For his involvement in labour movement, the apartheid security detained him in 1981 at the John Vorster Square police station, downtown Johannesburg. According to reports, he was electrocuted, flogged, and interrogated non-stop for 62 hours. On February 5, 1982, he was found dead.
After ten weeks in detention Aggett, a doctor and organiser for the Food and Canning Workers’ Union, was found hanged with a headscarf in his cell at Johannesburg’s infamous John Vorster Square.
With this inquiry, the Aggett family may finally get some closure to the incident. However, the cops allegedly responsible for his death have all died.
The Truth and Reconciliation Commission in the late 90s heard a 1982 inquest into the death of Aggett. It was headed by Magistrate Pieter Kotze who resolved that no one was culpable for his death.
When the Aggett family lawyers provided “similar fact” of torture meted against other detainees to establish its claims, TRC reversed its “no one to blame” verdict.
Thereafter, the TRC held Major Arthur Benoni Cronwright and Lieutenant Stephen Whitehead responsible for the “mental and physical condition of Dr. Aggett which led him to take his own life”.

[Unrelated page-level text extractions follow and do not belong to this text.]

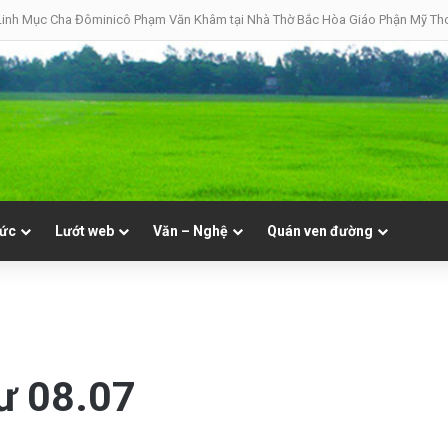
08 | Thánh Đaminh, Linh mục
tức
Lướt web
Văn – Nghệ
Quán ven đường
ư 08.07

The inquest into Aggett’s 1982 death in incarceration will finally be reopened at the Johannesburg High Court. Activists and family members intend to overturn the original finding that he committed suicide.
His death signposts the first white person under the apartheid regime. His funeral had 10,000 people in attendance. It later sparked widespread protests and strikes across the country.